This method uses magnetic resonant coupling (vs inductive which is how wireless charging works on your phone). The difference is the transmitter and receiver are both tuned LC circuits that operate at their resonant frequency, which is why this works over the impressive range shown in the video. It would have efficiencies around 80% mark based on what I could find. But yeah for RFI, this would definitely be worse than something like normal Qi charging, which operates in the 100s of KHz, while this operates in the MHz. But I think the manufacturers page says this is FCC certified? So might be not too bad.
My speakers at home hum due to my Logitech Powerplay Matt, even with a ground loop isolator. It sucks. I was kinda surprised that it wasn't an issue with this setup.
Once I had a wireless Corsair Keyboard which sometimes received input from someone else's keyboard (it typed entire sentences on my PC). Corsair said this was impossible, yet somehow words appeared on my screen while only my keyboard was linked. A neighbor logged in to something using his email address and password and it appeared into my word document. Like, wtf!
So I love my wires. I have no wifi, no wireless devices (except for my phone and game controllers) and I have no interference issues with anything (and I have a music studio in my living room with loads of synths).
Just do some proper cable management. It's really fun to do and gives a clean look.
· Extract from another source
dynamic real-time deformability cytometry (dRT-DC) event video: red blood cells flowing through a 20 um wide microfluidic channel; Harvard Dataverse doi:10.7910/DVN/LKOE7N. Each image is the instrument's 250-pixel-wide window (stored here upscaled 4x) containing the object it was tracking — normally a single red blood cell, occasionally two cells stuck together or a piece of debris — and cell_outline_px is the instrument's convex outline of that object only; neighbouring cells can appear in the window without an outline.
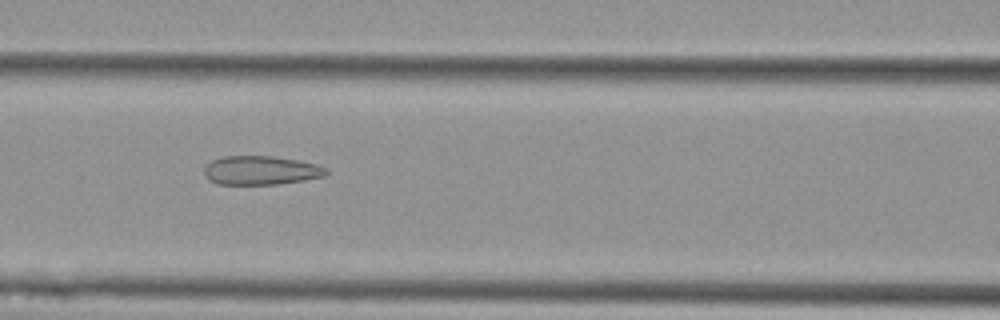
{"species": "Egyptian fruit bat (a non-hibernating species)", "species_latin": "Rousettus aegyptiacus", "temperature_condition": "cold", "stored_images_in_passage": 48, "camera_frame_rate_fps": 3000, "um_per_image_px": 0.085, "animal": {"sex": "female"}, "frame": {"image": 1, "passage_image": 16, "time_ms": 5.0, "image_size_px": [1000, 320], "cell_outline_px": [[328, 172], [324, 176], [304, 180], [276, 184], [216, 184], [204, 172], [204, 168], [212, 160], [224, 156], [272, 156], [300, 160], [316, 164], [328, 168]], "centroid_in_image_um": [22.22, 14.47], "position_along_channel_um": 144.4, "area_um2": 20.4}}
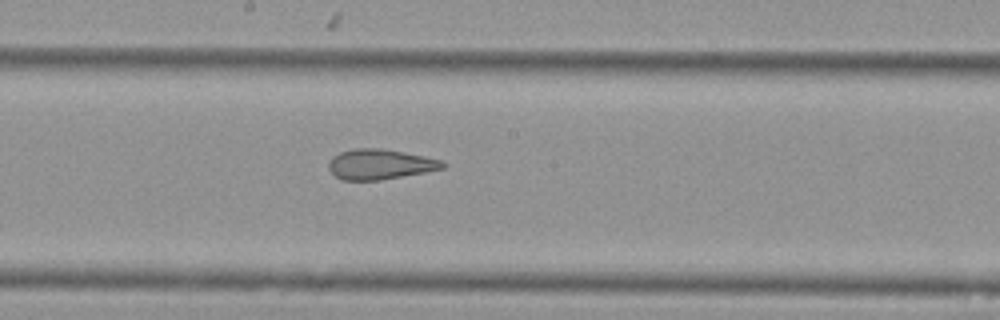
{"frame": {"image": 2, "passage_image": 22, "time_ms": 7.0, "image_size_px": [1000, 320], "cell_outline_px": [[448, 164], [444, 168], [424, 172], [380, 180], [340, 180], [328, 168], [328, 164], [332, 156], [340, 152], [352, 148], [380, 148], [404, 152], [424, 156], [440, 160]], "centroid_in_image_um": [32.28, 13.96], "position_along_channel_um": 215.9, "area_um2": 20.06}}
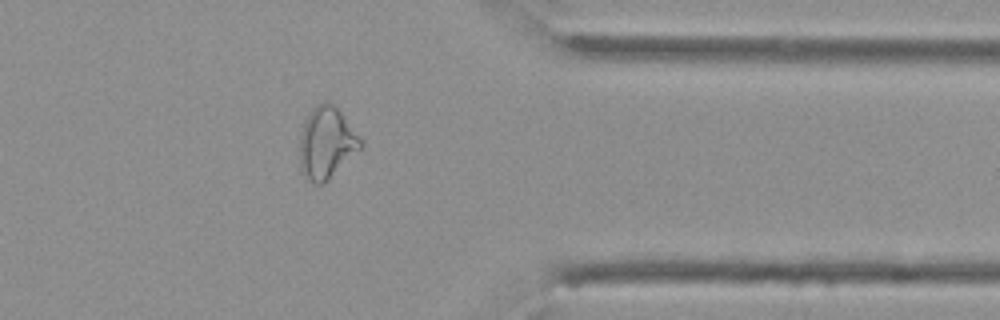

Wireless peripherals and any wireless data transfer protocols are completely irrelevant to the content of this video, which is centred around wireless power transfer.
Also wireless peripherals are pretty great, not sure what you're on about.
Wireless mouse (with low latency) is one of the best hardware purchases I've ever made. Wireless speakers and screen seems a bit unnecessary though but damn cool that he made it all work
What I'd like to know here is if this setup is continuously drawing maximum power or if the power usage only goes up when a device is within the magnetic grid.
it does say on the site for the device that it draws 100W, but in the video he says that there is a 10W minimum draw, so i'm assuming it goes up from there
Math, since it has a 10 watt minimum power draw, that would mean it would use 7.5 kilowatts per month just to have it turned on. Now at least where I live, that's $1.11 extra.